A ausência do tema está relacionada à própria maneira com que a sociedade encara a presença e a função feminina. É bastante comum aceitar que as mulheres não estão talhadas para o exercício da força e, em particular, para a aplicação, ainda que necessária porque socialmente justificada, da violência. Ao contrário, o mundo feminino é comumente associado à delicadeza e à necessidade de proteção das mulheres pelos homens. Essa forma de encarar as mulheres é tradicional nos países latino-americanos cuja cultura é marcadamente viril e católica. Todavia, essa forma de ver a questão não impede que se reconheça a presença positiva das mulheres nas frentes de batalha, como são exemplos para o caso brasileiro Anita Garibaldi ou Maria Quitéria. Ambas, entretanto, assumiram papéis excepcionais e/ou travestidos para lutar não por seus direitos enquanto cidadãs, mas pela libertação de seus povos/nações.

O tempo disponível para analisar o tema, não permite que se apresente novidades. Porém, esse estudo ordena os dados e avalia como aconteceu a incorporação das mulheres às Forças Armadas da Argentina, Brasil, Uruguai, Paraguai, Chile e Bolívia. Ou seja, os países do Mercosul ampliado. É interessante observar que embora não se analise toda a América Latina – uma pretensão que não pode ser alcançada por um pesquisador apenas, mas é trabalho para um grupo de pesquisa –, os países citados apresentam uma tal diversidade relativamente a forma de ver e conduzir a incorporação feminina ao meio castrense que se pode arriscar dizer que é representativa da totalidade do sub-Continente.

Por se tratar de um estudo comparativo, não se aconselha aqui a adoção de políticas específicas ou se discute a natureza psicológica que requer uma verdadeira democracia de gênero. Ao contrário, leva-se em conta que há a necessidade de uma transformação muito mais profunda, de visão de mundo e de paradigmas, para que haja de fato uma igualdade de gênero que adentre o mundo privado, o espaço da casa e que transforme as relações sociais para que estas venham a ser embasadas numa igualdade de direitos e responsabilidades entre homens e mulheres. Porém, compreende-se que na questão aqui tratada, isto é, a incorporação feminina às fileiras militares tem sua centralidade efetiva nas relações laborais. Não se nega que estas relações sejam recortadas pela percepção social de gênero e nem que tenham seus efeitos psicológicos, apenas se defende que não é este o âmbito principal da discussão política.

Resta informar como foi divido o texto. Na primeira parte, passa-se em revista o debate sobre gênero como uma nova metodologia das ciências sociais. O objetivo é mostrar em que medida a perspectiva de gênero auxilia nos estudos sobre segurança.

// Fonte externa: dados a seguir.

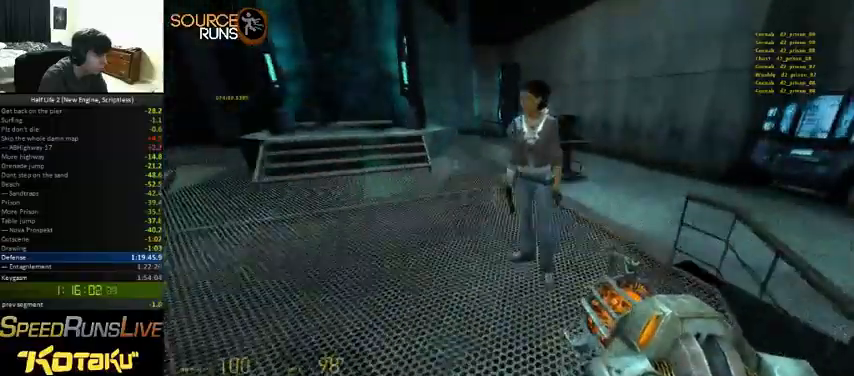
Gameplay with keyboard and mouse; each line is a JSON object with the keys and mouse buttons held at the frame after it. "events" lists presses ("down") and releases ("up") of "1", "2", "3", "4", "5", "a", "alt", "c", "ctrl", "d", "e", "f", "q", "r", "s", "shift", "space", "tab", "v", "w", "x", "z", "mouse_left" and "mouse_right" between this image and that frame as [ms after this image, input, new state], when the widget could be followed in between. "mouse_left", "mouse_right" = the "left", "right" buttons of the "mouse" list. No other keys are recorded. Mouse movement is not recorded. Not read: other_keys.
{"keys": ["ctrl", "w"], "mouse": [], "events": [[266, "d", "down"], [333, "ctrl", "down"], [366, "w", "down"], [466, "d", "up"]]}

Em seguida, apresenta-se o contexto histórico no qual nasceu a incorporação das mulheres às Forças Armadas dos países mencionados com a finalidade de mostrar qual conjuntura norteou as decisões políticas de incorporação feminina, bem como, o que talvez seja o mais importante, quais atores tomaram essa decisão. Na terceira parte apresenta-se os dados por países, tecendo-se algumas considerações sobre como analisamos a presença das mulheres nas Forças Armadas da América Latina.


Questão de Gênero

Segundo Rudineco e Plon, gênero é um

termo derivado do latim genus e é utilizado pelo senso comum para designar qualquer categoria, grupo ou família que apresente os mesmos sinais em comum. Empregado como conceito pela primeira vez em 1964, por Roberto Stoller serviu inicialmente para distinguir o sexo (no sentido anatômico) da identidade (no sentido social ou psíquico). Nessa acepção, portanto, o gênero designa o sentimento (social ou psíquico) da identidade sexual, enquanto o sexo define a organização anatômica da diferença entre macho e fêmea... Por esse ponto de vista, o gênero é uma entidade moral, política e cultural, isto é, uma construção ideológica, enquanto que o sexo se mantém com uma especificidade anatômica.”3

Tomando como referência esta definição de gênero, a luta pelos direitos das mulheres tem seu ponto de partida na luta pela identidade, pela construção do próprio eu feminino. Pode-se perceber não o uso do termo, que é contemporâneo, mas essa discussão já nos clássicos da teoria política. Deste ponto de vista, pode-se notar referências às diferenças de gênero nos textos de Maquiavel e Hobbes. Para o realismo do primeiro, a guerra é condição da política e a política é um papel masculino: os homens devem proteger as mulheres; estas não podem se dedicar à vida civil, pois pertencem à vida privada. Em outras palavras, a virilização da política equivale à privatização da mulher.4 O moderno pensamento político ocidental, portanto, fundamenta a ideologia que prevalece na sociedade até os dias de hoje.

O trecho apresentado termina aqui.